In this chapter, various facets of digital volunteering using and processing VGI in the disaster management sector were highlighted. In particular, social, organizational and analytical factors were examined and discussed in five different papers. It was shown that the motivation of V&TC is particularly value-based and that the commitment to the virtual team is pronounced. However, measures can be derived, especially for future developments, in order to sustainably establish digital volunteering. Professionalized teams in the structures of established EMA have been institutionalized worldwide, but detailed research on the requirements for collaboration between a virtual team and an EOC has been lacking. In Sect. 13.3, a joint study with the project VA4VGI-2 (Chap. 6) was presented. From the results, it can be concluded that an effective integration of digital volunteers and their analytical skills into established disaster management structures is achievable, although specific requirements have to be considered.

The analytical value for situational awareness and decision-making of EOC members during a specific disaster management situation could be highlighted in Sect. 13.4. In conclusion, the section shows that VOST analysts were able to identify, verify, and categorize a large amount of disaster-related information from eight different social media platforms in various formats. During the 2021 flood, this information contributed to an expanded situational awareness of the decision-makers in an Emergency Operation Center and made it possible, for example, to conduct crisis communication in a more people-centered manner. Thus, it could be shown that during dynamic disaster situations, the involvement of digital volunteers was of major relevance for the operation management. Furthermore, it could be shown that the virtual structures of a VOST are able to effectively support an EOC even in an acute disaster situation.

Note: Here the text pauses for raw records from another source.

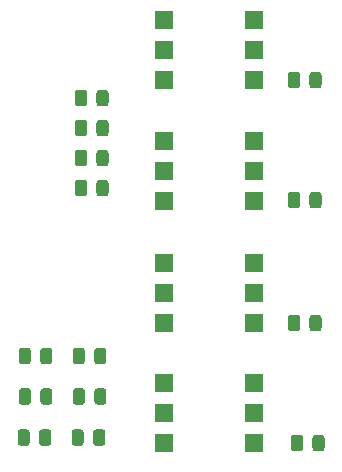
<source format=gbr>
%TF.GenerationSoftware,KiCad,Pcbnew,5.1.9+dfsg1-1*%
%TF.CreationDate,2021-05-25T15:53:09+02:00*%
%TF.ProjectId,i2c-control-interface,6932632d-636f-46e7-9472-6f6c2d696e74,rev?*%
%TF.SameCoordinates,Original*%
%TF.FileFunction,Paste,Top*%
%TF.FilePolarity,Positive*%
%FSLAX46Y46*%
G04 Gerber Fmt 4.6, Leading zero omitted, Abs format (unit mm)*
G04 Created by KiCad (PCBNEW 5.1.9+dfsg1-1) date 2021-05-25 15:53:09*
%MOMM*%
%LPD*%
G01*
G04 APERTURE LIST*
%ADD10R,1.600000X1.600000*%
G04 APERTURE END LIST*
D10*
%TO.C,U4*%
X130556000Y-132080000D03*
X122936000Y-137160000D03*
X130556000Y-134620000D03*
X122936000Y-134620000D03*
X130556000Y-137160000D03*
X122936000Y-132080000D03*
%TD*%
%TO.C,U3*%
X130556000Y-121920000D03*
X122936000Y-127000000D03*
X130556000Y-124460000D03*
X122936000Y-124460000D03*
X130556000Y-127000000D03*
X122936000Y-121920000D03*
%TD*%
%TO.C,U2*%
X130556000Y-111582200D03*
X122936000Y-116662200D03*
X130556000Y-114122200D03*
X122936000Y-114122200D03*
X130556000Y-116662200D03*
X122936000Y-111582200D03*
%TD*%
%TO.C,U1*%
X130556000Y-101346000D03*
X122936000Y-106426000D03*
X130556000Y-103886000D03*
X122936000Y-103886000D03*
X130556000Y-106426000D03*
X122936000Y-101346000D03*
%TD*%
%TO.C,R14*%
G36*
G01*
X116262200Y-129343999D02*
X116262200Y-130244001D01*
G75*
G02*
X116012201Y-130494000I-249999J0D01*
G01*
X115487199Y-130494000D01*
G75*
G02*
X115237200Y-130244001I0J249999D01*
G01*
X115237200Y-129343999D01*
G75*
G02*
X115487199Y-129094000I249999J0D01*
G01*
X116012201Y-129094000D01*
G75*
G02*
X116262200Y-129343999I0J-249999D01*
G01*
G37*
G36*
G01*
X118087200Y-129343999D02*
X118087200Y-130244001D01*
G75*
G02*
X117837201Y-130494000I-249999J0D01*
G01*
X117312199Y-130494000D01*
G75*
G02*
X117062200Y-130244001I0J249999D01*
G01*
X117062200Y-129343999D01*
G75*
G02*
X117312199Y-129094000I249999J0D01*
G01*
X117837201Y-129094000D01*
G75*
G02*
X118087200Y-129343999I0J-249999D01*
G01*
G37*
%TD*%
%TO.C,R13*%
G36*
G01*
X111690200Y-129343999D02*
X111690200Y-130244001D01*
G75*
G02*
X111440201Y-130494000I-249999J0D01*
G01*
X110915199Y-130494000D01*
G75*
G02*
X110665200Y-130244001I0J249999D01*
G01*
X110665200Y-129343999D01*
G75*
G02*
X110915199Y-129094000I249999J0D01*
G01*
X111440201Y-129094000D01*
G75*
G02*
X111690200Y-129343999I0J-249999D01*
G01*
G37*
G36*
G01*
X113515200Y-129343999D02*
X113515200Y-130244001D01*
G75*
G02*
X113265201Y-130494000I-249999J0D01*
G01*
X112740199Y-130494000D01*
G75*
G02*
X112490200Y-130244001I0J249999D01*
G01*
X112490200Y-129343999D01*
G75*
G02*
X112740199Y-129094000I249999J0D01*
G01*
X113265201Y-129094000D01*
G75*
G02*
X113515200Y-129343999I0J-249999D01*
G01*
G37*
%TD*%
%TO.C,R12*%
G36*
G01*
X116262200Y-132772999D02*
X116262200Y-133673001D01*
G75*
G02*
X116012201Y-133923000I-249999J0D01*
G01*
X115487199Y-133923000D01*
G75*
G02*
X115237200Y-133673001I0J249999D01*
G01*
X115237200Y-132772999D01*
G75*
G02*
X115487199Y-132523000I249999J0D01*
G01*
X116012201Y-132523000D01*
G75*
G02*
X116262200Y-132772999I0J-249999D01*
G01*
G37*
G36*
G01*
X118087200Y-132772999D02*
X118087200Y-133673001D01*
G75*
G02*
X117837201Y-133923000I-249999J0D01*
G01*
X117312199Y-133923000D01*
G75*
G02*
X117062200Y-133673001I0J249999D01*
G01*
X117062200Y-132772999D01*
G75*
G02*
X117312199Y-132523000I249999J0D01*
G01*
X117837201Y-132523000D01*
G75*
G02*
X118087200Y-132772999I0J-249999D01*
G01*
G37*
%TD*%
%TO.C,R11*%
G36*
G01*
X111690200Y-132772999D02*
X111690200Y-133673001D01*
G75*
G02*
X111440201Y-133923000I-249999J0D01*
G01*
X110915199Y-133923000D01*
G75*
G02*
X110665200Y-133673001I0J249999D01*
G01*
X110665200Y-132772999D01*
G75*
G02*
X110915199Y-132523000I249999J0D01*
G01*
X111440201Y-132523000D01*
G75*
G02*
X111690200Y-132772999I0J-249999D01*
G01*
G37*
G36*
G01*
X113515200Y-132772999D02*
X113515200Y-133673001D01*
G75*
G02*
X113265201Y-133923000I-249999J0D01*
G01*
X112740199Y-133923000D01*
G75*
G02*
X112490200Y-133673001I0J249999D01*
G01*
X112490200Y-132772999D01*
G75*
G02*
X112740199Y-132523000I249999J0D01*
G01*
X113265201Y-132523000D01*
G75*
G02*
X113515200Y-132772999I0J-249999D01*
G01*
G37*
%TD*%
%TO.C,R10*%
G36*
G01*
X116160600Y-136252799D02*
X116160600Y-137152801D01*
G75*
G02*
X115910601Y-137402800I-249999J0D01*
G01*
X115385599Y-137402800D01*
G75*
G02*
X115135600Y-137152801I0J249999D01*
G01*
X115135600Y-136252799D01*
G75*
G02*
X115385599Y-136002800I249999J0D01*
G01*
X115910601Y-136002800D01*
G75*
G02*
X116160600Y-136252799I0J-249999D01*
G01*
G37*
G36*
G01*
X117985600Y-136252799D02*
X117985600Y-137152801D01*
G75*
G02*
X117735601Y-137402800I-249999J0D01*
G01*
X117210599Y-137402800D01*
G75*
G02*
X116960600Y-137152801I0J249999D01*
G01*
X116960600Y-136252799D01*
G75*
G02*
X117210599Y-136002800I249999J0D01*
G01*
X117735601Y-136002800D01*
G75*
G02*
X117985600Y-136252799I0J-249999D01*
G01*
G37*
%TD*%
%TO.C,R9*%
G36*
G01*
X111588600Y-136252799D02*
X111588600Y-137152801D01*
G75*
G02*
X111338601Y-137402800I-249999J0D01*
G01*
X110813599Y-137402800D01*
G75*
G02*
X110563600Y-137152801I0J249999D01*
G01*
X110563600Y-136252799D01*
G75*
G02*
X110813599Y-136002800I249999J0D01*
G01*
X111338601Y-136002800D01*
G75*
G02*
X111588600Y-136252799I0J-249999D01*
G01*
G37*
G36*
G01*
X113413600Y-136252799D02*
X113413600Y-137152801D01*
G75*
G02*
X113163601Y-137402800I-249999J0D01*
G01*
X112638599Y-137402800D01*
G75*
G02*
X112388600Y-137152801I0J249999D01*
G01*
X112388600Y-136252799D01*
G75*
G02*
X112638599Y-136002800I249999J0D01*
G01*
X113163601Y-136002800D01*
G75*
G02*
X113413600Y-136252799I0J-249999D01*
G01*
G37*
%TD*%
%TO.C,R8*%
G36*
G01*
X135528000Y-137610001D02*
X135528000Y-136709999D01*
G75*
G02*
X135777999Y-136460000I249999J0D01*
G01*
X136303001Y-136460000D01*
G75*
G02*
X136553000Y-136709999I0J-249999D01*
G01*
X136553000Y-137610001D01*
G75*
G02*
X136303001Y-137860000I-249999J0D01*
G01*
X135777999Y-137860000D01*
G75*
G02*
X135528000Y-137610001I0J249999D01*
G01*
G37*
G36*
G01*
X133703000Y-137610001D02*
X133703000Y-136709999D01*
G75*
G02*
X133952999Y-136460000I249999J0D01*
G01*
X134478001Y-136460000D01*
G75*
G02*
X134728000Y-136709999I0J-249999D01*
G01*
X134728000Y-137610001D01*
G75*
G02*
X134478001Y-137860000I-249999J0D01*
G01*
X133952999Y-137860000D01*
G75*
G02*
X133703000Y-137610001I0J249999D01*
G01*
G37*
%TD*%
%TO.C,R7*%
G36*
G01*
X116440000Y-115119999D02*
X116440000Y-116020001D01*
G75*
G02*
X116190001Y-116270000I-249999J0D01*
G01*
X115664999Y-116270000D01*
G75*
G02*
X115415000Y-116020001I0J249999D01*
G01*
X115415000Y-115119999D01*
G75*
G02*
X115664999Y-114870000I249999J0D01*
G01*
X116190001Y-114870000D01*
G75*
G02*
X116440000Y-115119999I0J-249999D01*
G01*
G37*
G36*
G01*
X118265000Y-115119999D02*
X118265000Y-116020001D01*
G75*
G02*
X118015001Y-116270000I-249999J0D01*
G01*
X117489999Y-116270000D01*
G75*
G02*
X117240000Y-116020001I0J249999D01*
G01*
X117240000Y-115119999D01*
G75*
G02*
X117489999Y-114870000I249999J0D01*
G01*
X118015001Y-114870000D01*
G75*
G02*
X118265000Y-115119999I0J-249999D01*
G01*
G37*
%TD*%
%TO.C,R6*%
G36*
G01*
X135274000Y-127450001D02*
X135274000Y-126549999D01*
G75*
G02*
X135523999Y-126300000I249999J0D01*
G01*
X136049001Y-126300000D01*
G75*
G02*
X136299000Y-126549999I0J-249999D01*
G01*
X136299000Y-127450001D01*
G75*
G02*
X136049001Y-127700000I-249999J0D01*
G01*
X135523999Y-127700000D01*
G75*
G02*
X135274000Y-127450001I0J249999D01*
G01*
G37*
G36*
G01*
X133449000Y-127450001D02*
X133449000Y-126549999D01*
G75*
G02*
X133698999Y-126300000I249999J0D01*
G01*
X134224001Y-126300000D01*
G75*
G02*
X134474000Y-126549999I0J-249999D01*
G01*
X134474000Y-127450001D01*
G75*
G02*
X134224001Y-127700000I-249999J0D01*
G01*
X133698999Y-127700000D01*
G75*
G02*
X133449000Y-127450001I0J249999D01*
G01*
G37*
%TD*%
%TO.C,R5*%
G36*
G01*
X116440000Y-112579999D02*
X116440000Y-113480001D01*
G75*
G02*
X116190001Y-113730000I-249999J0D01*
G01*
X115664999Y-113730000D01*
G75*
G02*
X115415000Y-113480001I0J249999D01*
G01*
X115415000Y-112579999D01*
G75*
G02*
X115664999Y-112330000I249999J0D01*
G01*
X116190001Y-112330000D01*
G75*
G02*
X116440000Y-112579999I0J-249999D01*
G01*
G37*
G36*
G01*
X118265000Y-112579999D02*
X118265000Y-113480001D01*
G75*
G02*
X118015001Y-113730000I-249999J0D01*
G01*
X117489999Y-113730000D01*
G75*
G02*
X117240000Y-113480001I0J249999D01*
G01*
X117240000Y-112579999D01*
G75*
G02*
X117489999Y-112330000I249999J0D01*
G01*
X118015001Y-112330000D01*
G75*
G02*
X118265000Y-112579999I0J-249999D01*
G01*
G37*
%TD*%
%TO.C,R4*%
G36*
G01*
X135274000Y-117036001D02*
X135274000Y-116135999D01*
G75*
G02*
X135523999Y-115886000I249999J0D01*
G01*
X136049001Y-115886000D01*
G75*
G02*
X136299000Y-116135999I0J-249999D01*
G01*
X136299000Y-117036001D01*
G75*
G02*
X136049001Y-117286000I-249999J0D01*
G01*
X135523999Y-117286000D01*
G75*
G02*
X135274000Y-117036001I0J249999D01*
G01*
G37*
G36*
G01*
X133449000Y-117036001D02*
X133449000Y-116135999D01*
G75*
G02*
X133698999Y-115886000I249999J0D01*
G01*
X134224001Y-115886000D01*
G75*
G02*
X134474000Y-116135999I0J-249999D01*
G01*
X134474000Y-117036001D01*
G75*
G02*
X134224001Y-117286000I-249999J0D01*
G01*
X133698999Y-117286000D01*
G75*
G02*
X133449000Y-117036001I0J249999D01*
G01*
G37*
%TD*%
%TO.C,R3*%
G36*
G01*
X116440000Y-110039999D02*
X116440000Y-110940001D01*
G75*
G02*
X116190001Y-111190000I-249999J0D01*
G01*
X115664999Y-111190000D01*
G75*
G02*
X115415000Y-110940001I0J249999D01*
G01*
X115415000Y-110039999D01*
G75*
G02*
X115664999Y-109790000I249999J0D01*
G01*
X116190001Y-109790000D01*
G75*
G02*
X116440000Y-110039999I0J-249999D01*
G01*
G37*
G36*
G01*
X118265000Y-110039999D02*
X118265000Y-110940001D01*
G75*
G02*
X118015001Y-111190000I-249999J0D01*
G01*
X117489999Y-111190000D01*
G75*
G02*
X117240000Y-110940001I0J249999D01*
G01*
X117240000Y-110039999D01*
G75*
G02*
X117489999Y-109790000I249999J0D01*
G01*
X118015001Y-109790000D01*
G75*
G02*
X118265000Y-110039999I0J-249999D01*
G01*
G37*
%TD*%
%TO.C,R2*%
G36*
G01*
X135274000Y-106876001D02*
X135274000Y-105975999D01*
G75*
G02*
X135523999Y-105726000I249999J0D01*
G01*
X136049001Y-105726000D01*
G75*
G02*
X136299000Y-105975999I0J-249999D01*
G01*
X136299000Y-106876001D01*
G75*
G02*
X136049001Y-107126000I-249999J0D01*
G01*
X135523999Y-107126000D01*
G75*
G02*
X135274000Y-106876001I0J249999D01*
G01*
G37*
G36*
G01*
X133449000Y-106876001D02*
X133449000Y-105975999D01*
G75*
G02*
X133698999Y-105726000I249999J0D01*
G01*
X134224001Y-105726000D01*
G75*
G02*
X134474000Y-105975999I0J-249999D01*
G01*
X134474000Y-106876001D01*
G75*
G02*
X134224001Y-107126000I-249999J0D01*
G01*
X133698999Y-107126000D01*
G75*
G02*
X133449000Y-106876001I0J249999D01*
G01*
G37*
%TD*%
%TO.C,R1*%
G36*
G01*
X116440000Y-107499999D02*
X116440000Y-108400001D01*
G75*
G02*
X116190001Y-108650000I-249999J0D01*
G01*
X115664999Y-108650000D01*
G75*
G02*
X115415000Y-108400001I0J249999D01*
G01*
X115415000Y-107499999D01*
G75*
G02*
X115664999Y-107250000I249999J0D01*
G01*
X116190001Y-107250000D01*
G75*
G02*
X116440000Y-107499999I0J-249999D01*
G01*
G37*
G36*
G01*
X118265000Y-107499999D02*
X118265000Y-108400001D01*
G75*
G02*
X118015001Y-108650000I-249999J0D01*
G01*
X117489999Y-108650000D01*
G75*
G02*
X117240000Y-108400001I0J249999D01*
G01*
X117240000Y-107499999D01*
G75*
G02*
X117489999Y-107250000I249999J0D01*
G01*
X118015001Y-107250000D01*
G75*
G02*
X118265000Y-107499999I0J-249999D01*
G01*
G37*
%TD*%
M02*

</source>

Nevertheless, analysts and decision-makers in such situations are accompanied by conditions that can bias results and decisions. In order to investigate data and cognitive biases in the work of digital volunteers and decision-makers with VGI, a paper was presented in Chap. 5 in which this aspect was investigated in a three-level experiment. It could be shown that debiasing efforts were not pronounced enough, and thus biased information was considered in decision-making. It can be deduced that in future exercises and trainings, debiasing efforts need to receive more attention in order to ensure the integration of digital volunteers and VGI in the future. This is also accompanied by privacy-aware analytics of social media in disaster situations, where the affected population is particularly vulnerable. To investigate possible methods and an algorithm developed in the project “Privacy Aspects” (Chap. 14) in the use of VOST, a case study was conducted with two VOST (Sect. 13.6). Thereby, it could be examined that the use of privacy-aware methods and algorithms in operational use is reasonable and possible.

Overall, it could be shown that digital volunteers make a significant contribution during disaster management, in which they effectively process their analytical results and VGI for the management of disaster situations. However, human limitations and privacy-aware methods need to receive greater attention in the future, both in research and in practice. In addition, questions remain about how situational pictures will need to be designed by digital volunteers in the future. In a project funded by the “German Federal Office of Civil Protection and Disaster Assistance” called “#sosmap” (Fiedrich 2022), it will be investigated from August 2022 to what extent psychosocial situation pictures can be created for EOC by analyzing social media.